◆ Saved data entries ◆
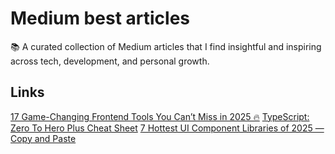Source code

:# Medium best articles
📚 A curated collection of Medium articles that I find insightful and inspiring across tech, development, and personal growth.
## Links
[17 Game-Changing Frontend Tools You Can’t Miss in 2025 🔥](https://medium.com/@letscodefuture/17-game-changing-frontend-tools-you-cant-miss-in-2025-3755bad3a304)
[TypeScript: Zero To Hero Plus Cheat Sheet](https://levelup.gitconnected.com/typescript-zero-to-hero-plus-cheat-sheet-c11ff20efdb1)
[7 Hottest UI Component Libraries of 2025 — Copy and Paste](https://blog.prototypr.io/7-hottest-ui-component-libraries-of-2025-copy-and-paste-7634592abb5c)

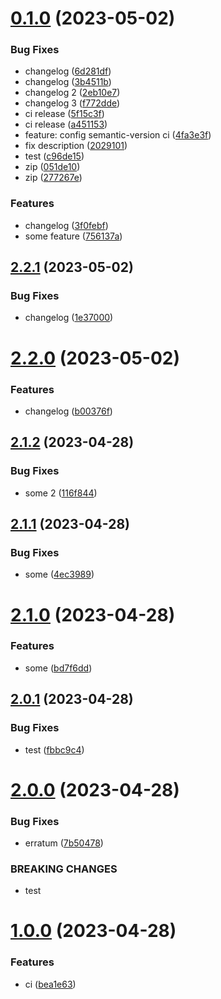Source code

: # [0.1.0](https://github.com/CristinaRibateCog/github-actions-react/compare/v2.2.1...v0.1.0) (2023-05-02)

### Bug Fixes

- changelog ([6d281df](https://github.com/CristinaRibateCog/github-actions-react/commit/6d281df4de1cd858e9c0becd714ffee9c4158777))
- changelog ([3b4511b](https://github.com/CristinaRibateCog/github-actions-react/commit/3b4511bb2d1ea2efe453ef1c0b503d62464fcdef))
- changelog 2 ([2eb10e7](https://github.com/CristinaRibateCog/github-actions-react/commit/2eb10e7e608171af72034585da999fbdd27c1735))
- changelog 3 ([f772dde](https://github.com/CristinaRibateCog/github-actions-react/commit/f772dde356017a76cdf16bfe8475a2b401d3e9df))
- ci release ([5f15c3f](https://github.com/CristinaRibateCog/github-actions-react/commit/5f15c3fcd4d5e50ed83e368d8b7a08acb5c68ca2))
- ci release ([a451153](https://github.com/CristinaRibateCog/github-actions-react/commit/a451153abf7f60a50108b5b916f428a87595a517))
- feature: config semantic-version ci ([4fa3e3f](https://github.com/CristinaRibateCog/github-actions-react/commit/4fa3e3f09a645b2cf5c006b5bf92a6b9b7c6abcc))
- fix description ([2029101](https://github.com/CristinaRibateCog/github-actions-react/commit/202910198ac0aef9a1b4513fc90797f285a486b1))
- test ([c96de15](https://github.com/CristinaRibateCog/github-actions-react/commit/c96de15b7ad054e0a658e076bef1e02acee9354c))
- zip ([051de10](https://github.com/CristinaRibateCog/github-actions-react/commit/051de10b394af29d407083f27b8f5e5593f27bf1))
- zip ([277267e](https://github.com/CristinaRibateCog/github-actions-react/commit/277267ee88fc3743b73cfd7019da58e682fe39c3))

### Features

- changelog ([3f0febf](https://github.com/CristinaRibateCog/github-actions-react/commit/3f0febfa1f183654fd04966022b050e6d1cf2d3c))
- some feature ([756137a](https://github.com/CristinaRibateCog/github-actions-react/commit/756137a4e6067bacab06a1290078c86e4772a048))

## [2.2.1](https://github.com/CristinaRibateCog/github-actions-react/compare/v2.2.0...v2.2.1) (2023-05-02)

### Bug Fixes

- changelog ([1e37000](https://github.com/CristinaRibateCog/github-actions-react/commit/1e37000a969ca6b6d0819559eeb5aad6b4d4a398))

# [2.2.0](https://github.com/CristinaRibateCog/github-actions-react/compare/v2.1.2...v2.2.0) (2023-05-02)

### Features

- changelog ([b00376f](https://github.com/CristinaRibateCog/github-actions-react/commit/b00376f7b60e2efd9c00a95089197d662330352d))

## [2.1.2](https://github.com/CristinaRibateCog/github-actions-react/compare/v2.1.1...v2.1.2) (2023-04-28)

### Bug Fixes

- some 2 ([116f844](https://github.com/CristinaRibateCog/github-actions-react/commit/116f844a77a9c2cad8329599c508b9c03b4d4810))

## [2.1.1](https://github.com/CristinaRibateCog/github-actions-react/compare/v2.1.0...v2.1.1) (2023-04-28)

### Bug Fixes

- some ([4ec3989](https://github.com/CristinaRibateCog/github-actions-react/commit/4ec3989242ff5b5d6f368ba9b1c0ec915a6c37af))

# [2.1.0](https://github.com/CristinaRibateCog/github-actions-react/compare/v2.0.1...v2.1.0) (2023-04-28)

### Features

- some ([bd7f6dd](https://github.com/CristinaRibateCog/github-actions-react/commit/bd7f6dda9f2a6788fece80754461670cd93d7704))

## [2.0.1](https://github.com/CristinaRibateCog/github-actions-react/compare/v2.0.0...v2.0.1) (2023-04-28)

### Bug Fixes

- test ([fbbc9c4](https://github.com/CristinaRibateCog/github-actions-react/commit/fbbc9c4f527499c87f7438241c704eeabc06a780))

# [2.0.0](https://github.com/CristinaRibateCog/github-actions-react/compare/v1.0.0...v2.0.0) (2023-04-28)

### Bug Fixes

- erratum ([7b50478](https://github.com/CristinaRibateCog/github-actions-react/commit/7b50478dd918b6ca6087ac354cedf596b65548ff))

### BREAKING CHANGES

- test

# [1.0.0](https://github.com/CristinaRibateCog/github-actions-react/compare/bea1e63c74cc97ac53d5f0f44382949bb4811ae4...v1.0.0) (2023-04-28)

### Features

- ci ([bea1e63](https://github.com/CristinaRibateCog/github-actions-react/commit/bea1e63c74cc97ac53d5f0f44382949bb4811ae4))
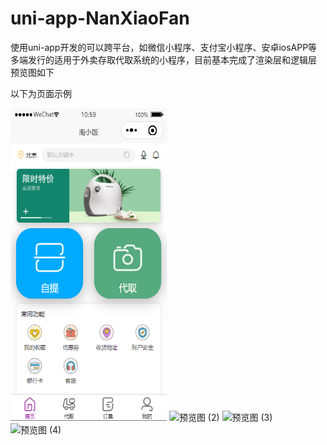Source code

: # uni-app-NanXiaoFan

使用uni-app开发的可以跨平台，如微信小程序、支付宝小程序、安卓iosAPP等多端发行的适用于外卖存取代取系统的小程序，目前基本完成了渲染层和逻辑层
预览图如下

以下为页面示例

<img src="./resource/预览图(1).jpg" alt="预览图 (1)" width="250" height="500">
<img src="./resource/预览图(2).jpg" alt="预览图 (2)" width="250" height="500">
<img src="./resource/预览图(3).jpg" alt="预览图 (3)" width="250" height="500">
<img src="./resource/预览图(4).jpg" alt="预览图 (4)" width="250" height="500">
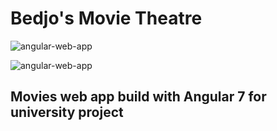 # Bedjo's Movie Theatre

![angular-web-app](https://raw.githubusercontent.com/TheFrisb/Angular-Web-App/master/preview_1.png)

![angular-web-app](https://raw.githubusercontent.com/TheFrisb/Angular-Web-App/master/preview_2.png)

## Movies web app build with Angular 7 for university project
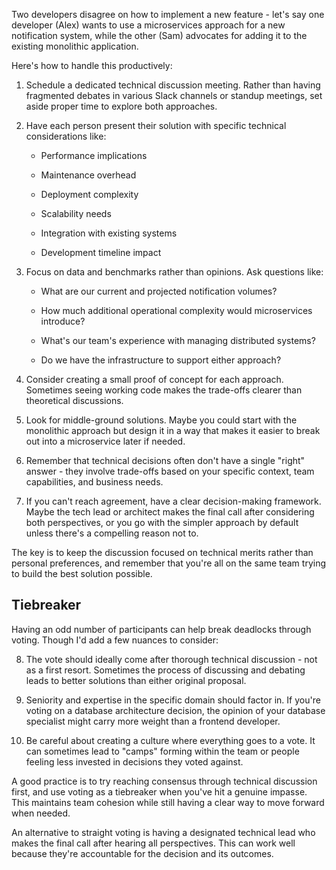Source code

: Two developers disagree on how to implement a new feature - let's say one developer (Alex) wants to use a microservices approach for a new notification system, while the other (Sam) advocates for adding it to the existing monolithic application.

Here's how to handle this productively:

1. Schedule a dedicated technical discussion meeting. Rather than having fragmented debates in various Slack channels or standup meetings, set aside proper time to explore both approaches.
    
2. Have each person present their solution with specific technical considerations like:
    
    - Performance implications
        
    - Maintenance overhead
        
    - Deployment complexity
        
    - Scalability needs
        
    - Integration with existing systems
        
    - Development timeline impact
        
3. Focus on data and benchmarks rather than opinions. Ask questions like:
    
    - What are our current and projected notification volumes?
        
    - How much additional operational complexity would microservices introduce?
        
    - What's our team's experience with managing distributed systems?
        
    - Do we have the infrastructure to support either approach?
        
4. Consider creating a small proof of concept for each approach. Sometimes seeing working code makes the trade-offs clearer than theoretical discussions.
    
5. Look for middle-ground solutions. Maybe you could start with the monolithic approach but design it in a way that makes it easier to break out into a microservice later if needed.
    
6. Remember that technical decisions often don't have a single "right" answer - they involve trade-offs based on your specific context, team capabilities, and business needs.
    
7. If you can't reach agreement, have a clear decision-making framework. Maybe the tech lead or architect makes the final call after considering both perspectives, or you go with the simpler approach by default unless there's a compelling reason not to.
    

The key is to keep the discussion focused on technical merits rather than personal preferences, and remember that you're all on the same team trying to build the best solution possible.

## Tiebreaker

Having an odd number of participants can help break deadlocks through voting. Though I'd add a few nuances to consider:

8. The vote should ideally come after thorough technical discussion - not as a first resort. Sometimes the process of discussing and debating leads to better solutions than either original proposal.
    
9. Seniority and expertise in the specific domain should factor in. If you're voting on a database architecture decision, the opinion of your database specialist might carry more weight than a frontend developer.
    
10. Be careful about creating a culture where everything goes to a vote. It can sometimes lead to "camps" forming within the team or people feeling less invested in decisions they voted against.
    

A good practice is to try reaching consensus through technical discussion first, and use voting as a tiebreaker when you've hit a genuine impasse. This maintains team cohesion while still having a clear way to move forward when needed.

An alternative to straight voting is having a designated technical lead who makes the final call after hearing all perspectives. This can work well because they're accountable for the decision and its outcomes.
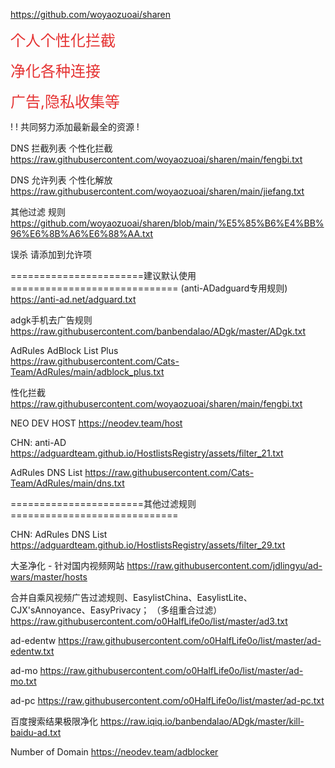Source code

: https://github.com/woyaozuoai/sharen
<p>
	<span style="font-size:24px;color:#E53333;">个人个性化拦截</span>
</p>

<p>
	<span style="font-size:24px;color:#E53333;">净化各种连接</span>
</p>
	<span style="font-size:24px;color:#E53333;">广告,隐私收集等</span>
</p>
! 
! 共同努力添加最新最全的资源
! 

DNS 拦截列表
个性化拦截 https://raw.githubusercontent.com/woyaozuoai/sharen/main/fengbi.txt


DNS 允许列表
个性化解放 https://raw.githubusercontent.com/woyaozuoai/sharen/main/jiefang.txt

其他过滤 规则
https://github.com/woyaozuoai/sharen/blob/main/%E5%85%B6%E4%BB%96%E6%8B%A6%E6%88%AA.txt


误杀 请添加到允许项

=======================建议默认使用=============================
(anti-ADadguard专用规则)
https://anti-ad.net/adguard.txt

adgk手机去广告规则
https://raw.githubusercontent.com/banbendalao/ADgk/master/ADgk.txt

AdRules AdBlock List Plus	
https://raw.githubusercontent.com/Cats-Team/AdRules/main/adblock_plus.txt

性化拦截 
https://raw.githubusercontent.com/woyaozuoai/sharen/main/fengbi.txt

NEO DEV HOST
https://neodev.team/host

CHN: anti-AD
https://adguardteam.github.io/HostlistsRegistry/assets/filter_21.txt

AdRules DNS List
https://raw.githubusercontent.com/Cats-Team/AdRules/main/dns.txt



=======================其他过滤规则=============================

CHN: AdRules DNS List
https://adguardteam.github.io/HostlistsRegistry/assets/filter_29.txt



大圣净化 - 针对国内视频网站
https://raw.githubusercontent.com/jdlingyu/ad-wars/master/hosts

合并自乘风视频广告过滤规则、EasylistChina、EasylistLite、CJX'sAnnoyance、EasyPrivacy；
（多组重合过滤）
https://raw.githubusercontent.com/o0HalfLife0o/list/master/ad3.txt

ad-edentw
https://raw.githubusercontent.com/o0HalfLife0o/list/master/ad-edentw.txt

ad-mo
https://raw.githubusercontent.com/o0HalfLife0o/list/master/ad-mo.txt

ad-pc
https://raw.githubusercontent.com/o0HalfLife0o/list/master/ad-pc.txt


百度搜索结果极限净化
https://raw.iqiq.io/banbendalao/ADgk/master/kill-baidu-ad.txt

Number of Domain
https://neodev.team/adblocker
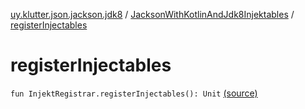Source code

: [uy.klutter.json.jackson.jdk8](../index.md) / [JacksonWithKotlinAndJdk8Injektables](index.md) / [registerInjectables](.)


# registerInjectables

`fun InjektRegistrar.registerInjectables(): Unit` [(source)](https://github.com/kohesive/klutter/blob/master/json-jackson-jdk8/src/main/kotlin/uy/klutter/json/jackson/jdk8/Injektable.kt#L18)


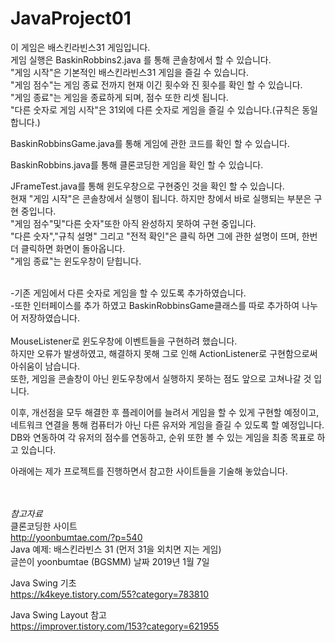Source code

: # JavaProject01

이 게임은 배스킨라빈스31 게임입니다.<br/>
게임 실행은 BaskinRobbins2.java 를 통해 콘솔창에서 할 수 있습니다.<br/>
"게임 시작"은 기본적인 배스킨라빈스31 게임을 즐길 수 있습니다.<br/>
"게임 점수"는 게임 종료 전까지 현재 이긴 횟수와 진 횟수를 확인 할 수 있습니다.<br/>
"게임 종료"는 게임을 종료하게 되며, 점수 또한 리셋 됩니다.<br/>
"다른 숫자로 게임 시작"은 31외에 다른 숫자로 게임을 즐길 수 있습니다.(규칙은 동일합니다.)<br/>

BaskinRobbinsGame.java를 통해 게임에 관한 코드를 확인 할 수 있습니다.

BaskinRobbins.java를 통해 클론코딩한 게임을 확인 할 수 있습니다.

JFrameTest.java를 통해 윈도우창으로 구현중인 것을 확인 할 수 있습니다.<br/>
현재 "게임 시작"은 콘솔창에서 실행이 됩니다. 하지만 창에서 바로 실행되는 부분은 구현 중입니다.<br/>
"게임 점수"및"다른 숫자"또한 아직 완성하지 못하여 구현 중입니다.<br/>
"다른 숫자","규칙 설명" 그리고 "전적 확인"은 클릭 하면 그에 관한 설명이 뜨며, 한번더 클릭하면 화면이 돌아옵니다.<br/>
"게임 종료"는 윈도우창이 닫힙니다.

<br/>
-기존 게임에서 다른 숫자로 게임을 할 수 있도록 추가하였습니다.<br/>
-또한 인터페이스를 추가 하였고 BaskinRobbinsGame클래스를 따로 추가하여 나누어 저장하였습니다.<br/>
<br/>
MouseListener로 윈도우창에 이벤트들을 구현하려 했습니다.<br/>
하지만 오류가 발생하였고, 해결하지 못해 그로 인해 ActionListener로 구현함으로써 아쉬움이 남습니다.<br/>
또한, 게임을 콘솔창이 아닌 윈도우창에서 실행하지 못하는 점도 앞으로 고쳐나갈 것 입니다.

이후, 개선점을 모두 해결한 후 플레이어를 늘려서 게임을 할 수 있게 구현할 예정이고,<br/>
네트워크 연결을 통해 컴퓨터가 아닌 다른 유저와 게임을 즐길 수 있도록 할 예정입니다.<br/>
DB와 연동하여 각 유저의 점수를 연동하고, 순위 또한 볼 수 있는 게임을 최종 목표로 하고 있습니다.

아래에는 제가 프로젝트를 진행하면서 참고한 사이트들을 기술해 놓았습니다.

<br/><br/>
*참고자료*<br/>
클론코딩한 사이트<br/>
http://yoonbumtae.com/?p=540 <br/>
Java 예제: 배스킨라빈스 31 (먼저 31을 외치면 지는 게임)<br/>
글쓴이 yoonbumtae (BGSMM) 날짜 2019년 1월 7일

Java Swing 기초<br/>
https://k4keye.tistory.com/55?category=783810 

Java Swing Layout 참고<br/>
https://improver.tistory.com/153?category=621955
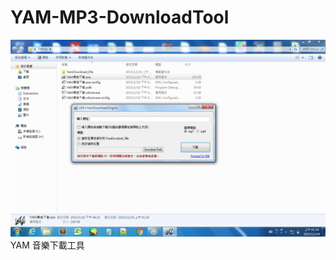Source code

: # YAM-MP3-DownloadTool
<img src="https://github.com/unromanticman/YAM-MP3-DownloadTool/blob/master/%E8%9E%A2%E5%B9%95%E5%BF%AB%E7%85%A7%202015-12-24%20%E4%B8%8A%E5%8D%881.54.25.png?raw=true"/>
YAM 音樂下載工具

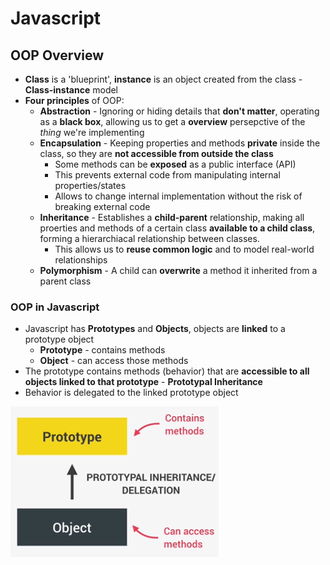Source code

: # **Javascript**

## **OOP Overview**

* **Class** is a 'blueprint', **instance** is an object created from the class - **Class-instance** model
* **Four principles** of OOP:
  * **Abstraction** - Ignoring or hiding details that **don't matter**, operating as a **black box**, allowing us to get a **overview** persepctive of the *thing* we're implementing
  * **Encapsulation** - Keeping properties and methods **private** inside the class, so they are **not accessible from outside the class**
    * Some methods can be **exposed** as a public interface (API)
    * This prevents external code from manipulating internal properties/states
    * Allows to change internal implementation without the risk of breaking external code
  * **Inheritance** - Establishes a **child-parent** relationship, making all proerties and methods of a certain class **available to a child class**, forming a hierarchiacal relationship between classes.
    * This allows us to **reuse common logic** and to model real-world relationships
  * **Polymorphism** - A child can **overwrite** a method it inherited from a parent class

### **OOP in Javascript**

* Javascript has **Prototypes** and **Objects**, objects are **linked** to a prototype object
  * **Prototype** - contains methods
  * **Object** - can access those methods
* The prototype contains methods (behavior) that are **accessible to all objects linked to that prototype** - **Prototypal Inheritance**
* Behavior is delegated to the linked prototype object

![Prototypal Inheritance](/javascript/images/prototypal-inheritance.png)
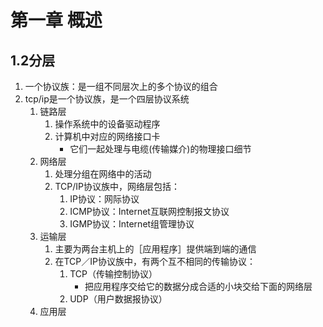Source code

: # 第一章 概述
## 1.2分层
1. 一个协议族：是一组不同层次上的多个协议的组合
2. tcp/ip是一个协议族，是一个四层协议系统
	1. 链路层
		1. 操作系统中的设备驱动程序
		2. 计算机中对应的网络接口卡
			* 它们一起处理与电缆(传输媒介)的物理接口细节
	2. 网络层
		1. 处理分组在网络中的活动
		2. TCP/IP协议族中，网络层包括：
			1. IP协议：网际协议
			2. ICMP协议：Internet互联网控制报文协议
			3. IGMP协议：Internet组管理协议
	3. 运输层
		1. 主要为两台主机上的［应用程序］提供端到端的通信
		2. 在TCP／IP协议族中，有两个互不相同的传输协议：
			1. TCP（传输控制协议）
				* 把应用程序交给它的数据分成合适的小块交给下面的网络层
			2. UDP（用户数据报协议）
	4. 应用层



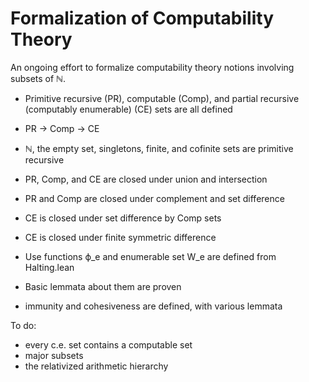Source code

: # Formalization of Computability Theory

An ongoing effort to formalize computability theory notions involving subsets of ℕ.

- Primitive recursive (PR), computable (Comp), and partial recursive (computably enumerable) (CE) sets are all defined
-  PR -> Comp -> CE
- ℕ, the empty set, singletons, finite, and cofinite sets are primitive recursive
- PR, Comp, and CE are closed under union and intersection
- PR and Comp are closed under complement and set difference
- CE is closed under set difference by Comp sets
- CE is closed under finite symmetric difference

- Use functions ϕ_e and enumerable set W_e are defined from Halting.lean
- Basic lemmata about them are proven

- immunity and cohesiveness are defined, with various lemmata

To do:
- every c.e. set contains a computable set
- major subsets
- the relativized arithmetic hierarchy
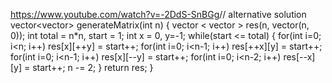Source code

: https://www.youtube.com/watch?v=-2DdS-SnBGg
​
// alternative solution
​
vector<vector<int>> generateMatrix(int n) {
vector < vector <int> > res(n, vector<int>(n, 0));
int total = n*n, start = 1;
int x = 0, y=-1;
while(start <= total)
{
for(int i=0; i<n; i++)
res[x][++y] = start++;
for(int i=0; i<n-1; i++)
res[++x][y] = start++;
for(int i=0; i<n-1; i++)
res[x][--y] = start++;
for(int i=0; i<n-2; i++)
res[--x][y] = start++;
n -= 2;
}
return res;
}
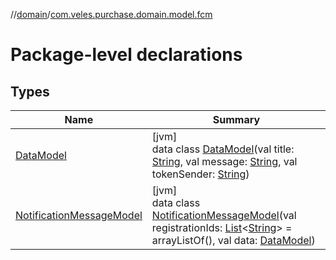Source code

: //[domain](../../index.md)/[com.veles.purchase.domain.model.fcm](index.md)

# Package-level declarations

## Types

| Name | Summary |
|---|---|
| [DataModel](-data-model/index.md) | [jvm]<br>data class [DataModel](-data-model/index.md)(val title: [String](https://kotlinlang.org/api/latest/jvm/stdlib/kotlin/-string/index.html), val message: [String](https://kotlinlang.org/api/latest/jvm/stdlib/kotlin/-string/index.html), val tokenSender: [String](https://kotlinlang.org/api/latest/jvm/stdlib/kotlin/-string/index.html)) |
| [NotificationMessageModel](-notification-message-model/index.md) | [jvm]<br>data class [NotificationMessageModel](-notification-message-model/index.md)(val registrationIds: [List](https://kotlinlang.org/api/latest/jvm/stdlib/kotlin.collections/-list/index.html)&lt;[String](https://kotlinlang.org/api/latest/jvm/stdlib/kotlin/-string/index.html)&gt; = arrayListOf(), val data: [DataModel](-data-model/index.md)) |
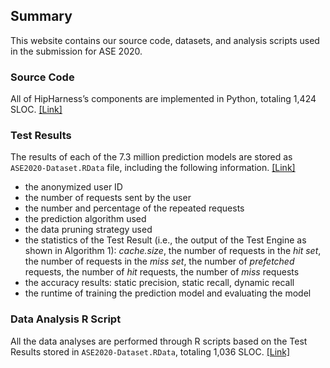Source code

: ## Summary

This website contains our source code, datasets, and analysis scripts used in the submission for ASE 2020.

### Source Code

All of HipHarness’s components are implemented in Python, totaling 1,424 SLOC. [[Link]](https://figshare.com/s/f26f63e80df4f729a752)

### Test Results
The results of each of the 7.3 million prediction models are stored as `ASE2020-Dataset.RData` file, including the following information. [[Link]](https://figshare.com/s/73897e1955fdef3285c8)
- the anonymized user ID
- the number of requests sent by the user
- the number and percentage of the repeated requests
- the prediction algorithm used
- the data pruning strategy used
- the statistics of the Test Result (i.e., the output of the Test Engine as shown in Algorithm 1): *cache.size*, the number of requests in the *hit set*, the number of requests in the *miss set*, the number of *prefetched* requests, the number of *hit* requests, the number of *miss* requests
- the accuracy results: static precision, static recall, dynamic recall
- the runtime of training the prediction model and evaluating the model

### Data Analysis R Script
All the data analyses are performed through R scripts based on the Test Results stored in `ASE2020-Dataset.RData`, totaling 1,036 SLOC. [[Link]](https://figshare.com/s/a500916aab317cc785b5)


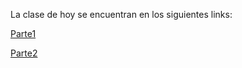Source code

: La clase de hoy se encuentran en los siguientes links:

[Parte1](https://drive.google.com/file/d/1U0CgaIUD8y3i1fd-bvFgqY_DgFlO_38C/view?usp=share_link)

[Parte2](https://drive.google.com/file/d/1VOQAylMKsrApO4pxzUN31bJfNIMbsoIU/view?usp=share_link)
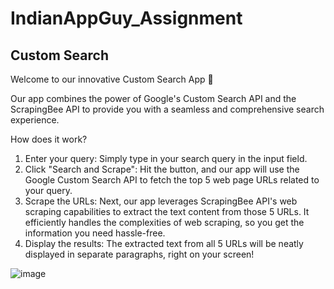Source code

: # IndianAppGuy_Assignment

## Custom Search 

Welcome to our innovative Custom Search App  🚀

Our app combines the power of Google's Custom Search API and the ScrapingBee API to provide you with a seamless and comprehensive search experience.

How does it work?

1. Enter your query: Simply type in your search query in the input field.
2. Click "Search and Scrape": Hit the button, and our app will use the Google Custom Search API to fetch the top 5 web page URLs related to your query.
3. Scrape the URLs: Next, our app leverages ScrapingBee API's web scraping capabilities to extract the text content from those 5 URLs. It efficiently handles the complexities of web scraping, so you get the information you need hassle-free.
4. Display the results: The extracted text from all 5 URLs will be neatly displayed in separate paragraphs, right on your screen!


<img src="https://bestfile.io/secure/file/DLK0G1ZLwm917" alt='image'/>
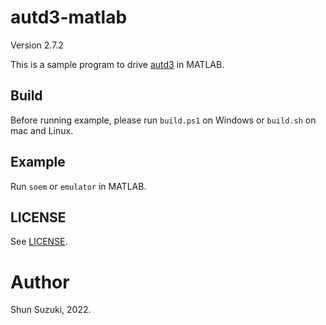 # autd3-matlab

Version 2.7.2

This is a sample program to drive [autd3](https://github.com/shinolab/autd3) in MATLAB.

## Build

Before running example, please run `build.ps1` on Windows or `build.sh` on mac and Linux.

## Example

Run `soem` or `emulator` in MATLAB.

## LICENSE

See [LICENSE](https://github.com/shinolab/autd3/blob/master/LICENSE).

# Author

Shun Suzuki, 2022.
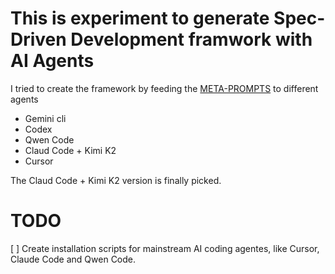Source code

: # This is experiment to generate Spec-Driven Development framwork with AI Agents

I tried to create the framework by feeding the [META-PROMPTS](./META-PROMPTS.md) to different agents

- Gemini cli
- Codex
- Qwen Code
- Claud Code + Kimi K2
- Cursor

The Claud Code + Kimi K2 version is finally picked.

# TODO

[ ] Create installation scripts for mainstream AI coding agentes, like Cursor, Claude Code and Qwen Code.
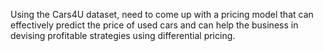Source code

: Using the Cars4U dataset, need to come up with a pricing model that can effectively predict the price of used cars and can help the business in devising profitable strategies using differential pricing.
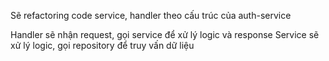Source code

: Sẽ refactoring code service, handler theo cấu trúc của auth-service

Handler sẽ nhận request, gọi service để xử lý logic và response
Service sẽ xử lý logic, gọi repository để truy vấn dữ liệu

◆ Description of the task ◆
Once you reach the line with "8. The vote" in the data above, copy it and every line after it exactly, up to and including the line with "10. Be careful".

◆ Response to this exercise ◆
8. The vote should ideally come after thorough technical discussion - not as a first resort. Sometimes the process of discussing and debating leads to better solutions than either original proposal.
    
9. Seniority and expertise in the specific domain should factor in. If you're voting on a database architecture decision, the opinion of your database specialist might carry more weight than a frontend developer.
    
10. Be careful about creating a culture where everything goes to a vote. It can sometimes lead to "camps" forming within the team or people feeling less invested in decisions they voted against.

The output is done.